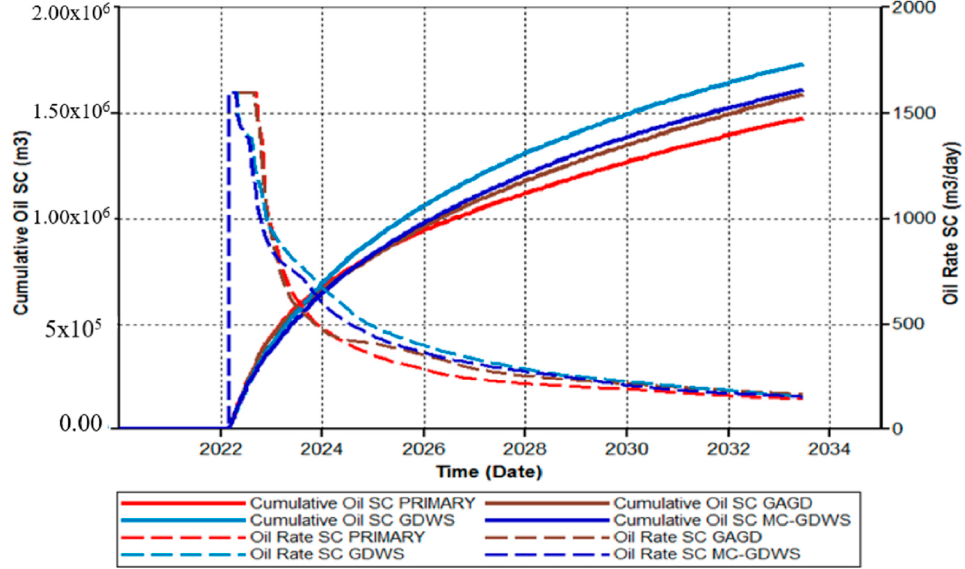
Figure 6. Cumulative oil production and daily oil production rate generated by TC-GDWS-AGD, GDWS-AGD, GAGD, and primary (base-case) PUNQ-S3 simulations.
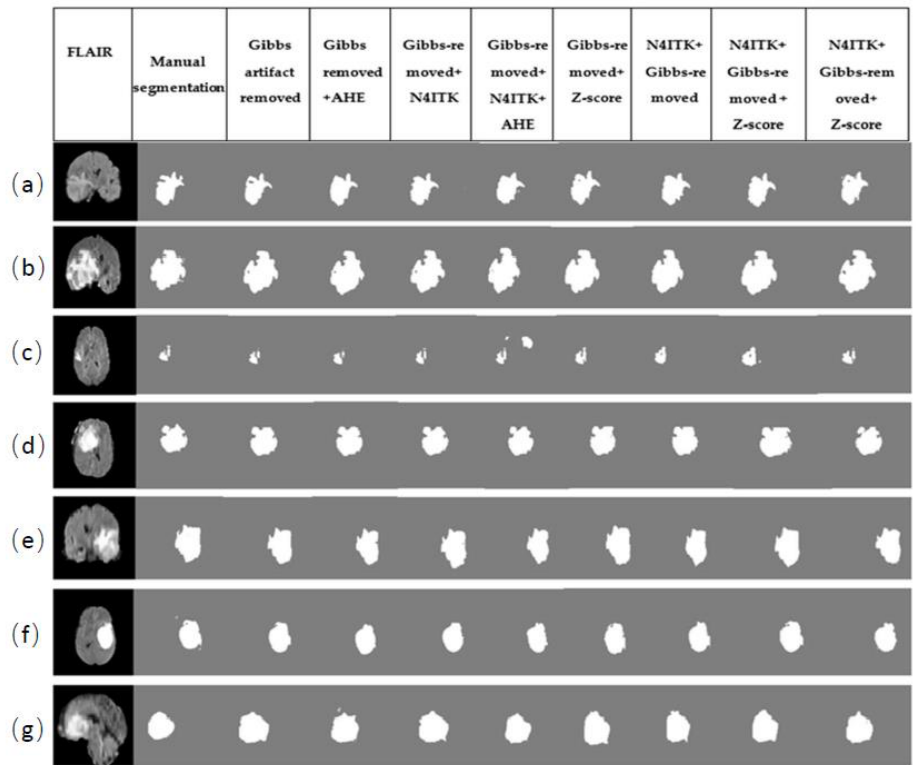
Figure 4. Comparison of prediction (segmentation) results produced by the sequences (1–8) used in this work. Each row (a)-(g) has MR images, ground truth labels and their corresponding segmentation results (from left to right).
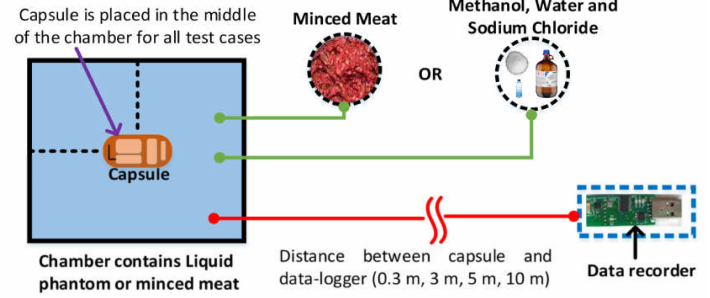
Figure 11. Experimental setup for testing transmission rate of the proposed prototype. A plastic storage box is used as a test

#### EXERCISE PROMPT
The answer should consist solely of the lines from the one containing "Figure 4. Comparison" through the last line of the material, copied exactly, with pictures left out.

#### ANSWER AREA
Figure 4. Comparison of prediction (segmentation) results produced by the sequences (1–8) used in this work. Each row (a)-(g) has MR images, ground truth labels and their corresponding segmentation results (from left to right).
Figure 11. Experimental setup for testing transmission rate of the proposed prototype. A plastic storage box is used as a test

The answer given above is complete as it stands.